Reproduce the passage of the pandas memory-error thread below, from "I have a csv" up to and including "another smaller dataframe.".

#### Excerpt to read:
....
1

I have a csv file which has a size of around 800MB which I'm trying to load into a dataframe via pandas but I keep getting a memory error. I need to load it so I can join it to another smaller dataframe.

Why am I getting a memory error even though I'm using 64bit versions of Windows, and Python 3.4 64bit and have over 8GB of RAM and plenty of harddisk? Is this is a bug in Pandas? How can I solve this memory issue?

Nickpick
  • 6,163
  • 16
  • 65
  • 116
  • Possible duplicate of [Memory error when using pandas read\_csv](http://stackoverflow.com/questions/17557074/memory-error-when-using-pandas-read-csv) – hashcode55 Jun 15 '16 at 13:36
  • I knew the answer, but I forgot. – piRSquared Jun 15 '16 at 15:44
  • 1
    You already have two questions about this: [here](https://stackoverflow.com/questions/37834904/merge-csv-files-too-large-for-pandas) and [here](https://stackoverflow.com/questions/37756991/best-way-to-join-two-large-datasets-in-pandas) stop reposting – Noelkd Jun 16 '16 at 16:00

1 Answers1

1

reading your CSV in chunks might help:

chunk_size = 10**5
df = pd.concat([chunk for chunk in pd.read_csv(filename, chunksize=chunk_size)],
               ignore_index=False)
MaxU - stand with Ukraine
  • 205,989
  • 36
  • 386
  • 419
....
#### Dataset content:

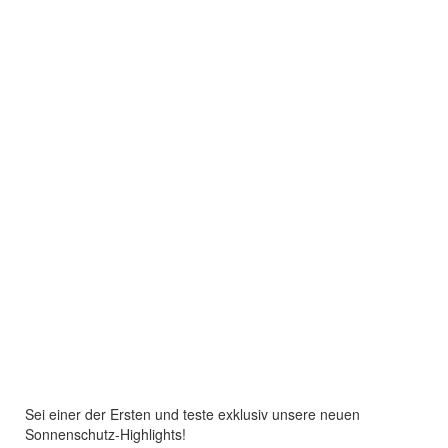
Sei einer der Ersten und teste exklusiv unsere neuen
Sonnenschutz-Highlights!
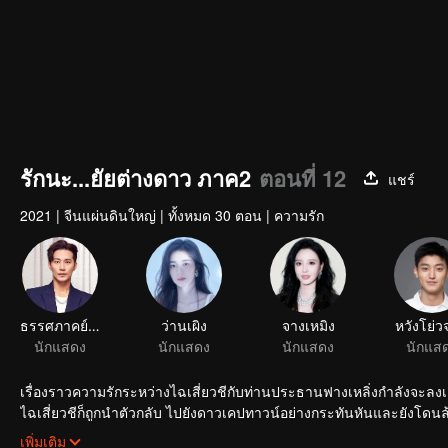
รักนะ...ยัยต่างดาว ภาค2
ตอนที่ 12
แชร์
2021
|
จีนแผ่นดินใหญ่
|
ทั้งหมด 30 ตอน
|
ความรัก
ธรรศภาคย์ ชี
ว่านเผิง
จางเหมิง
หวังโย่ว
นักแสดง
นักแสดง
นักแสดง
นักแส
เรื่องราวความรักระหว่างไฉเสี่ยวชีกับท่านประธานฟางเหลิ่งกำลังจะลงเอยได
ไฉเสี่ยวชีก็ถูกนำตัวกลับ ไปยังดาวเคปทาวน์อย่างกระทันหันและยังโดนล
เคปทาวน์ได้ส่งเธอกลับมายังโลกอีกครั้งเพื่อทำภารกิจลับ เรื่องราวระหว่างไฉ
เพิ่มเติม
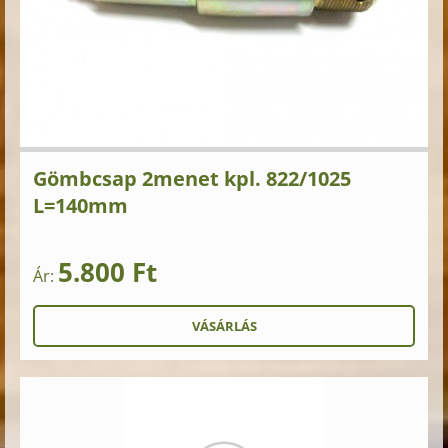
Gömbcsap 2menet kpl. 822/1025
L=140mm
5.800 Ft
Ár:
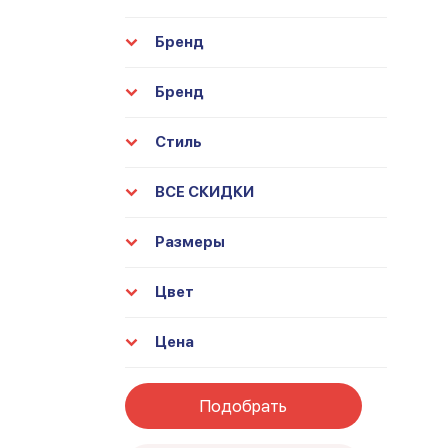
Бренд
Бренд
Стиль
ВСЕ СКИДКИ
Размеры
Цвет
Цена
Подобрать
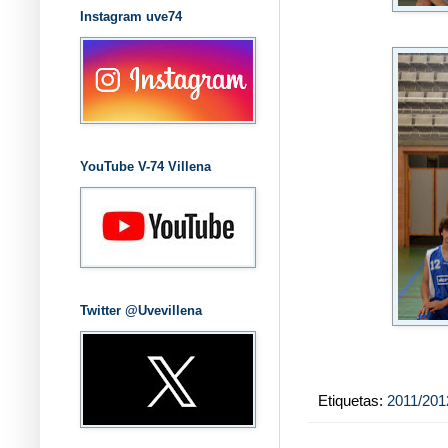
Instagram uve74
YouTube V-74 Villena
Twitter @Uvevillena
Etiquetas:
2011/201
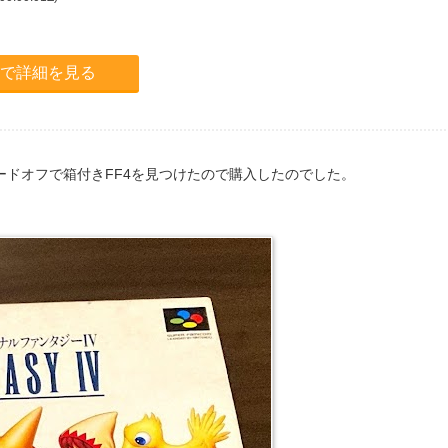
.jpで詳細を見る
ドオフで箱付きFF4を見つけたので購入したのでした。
....
#### Exercise result:
I have a csv file which has a size of around 800MB which I'm trying to load into a dataframe via pandas but I keep getting a memory error. I need to load it so I can join it to another smaller dataframe.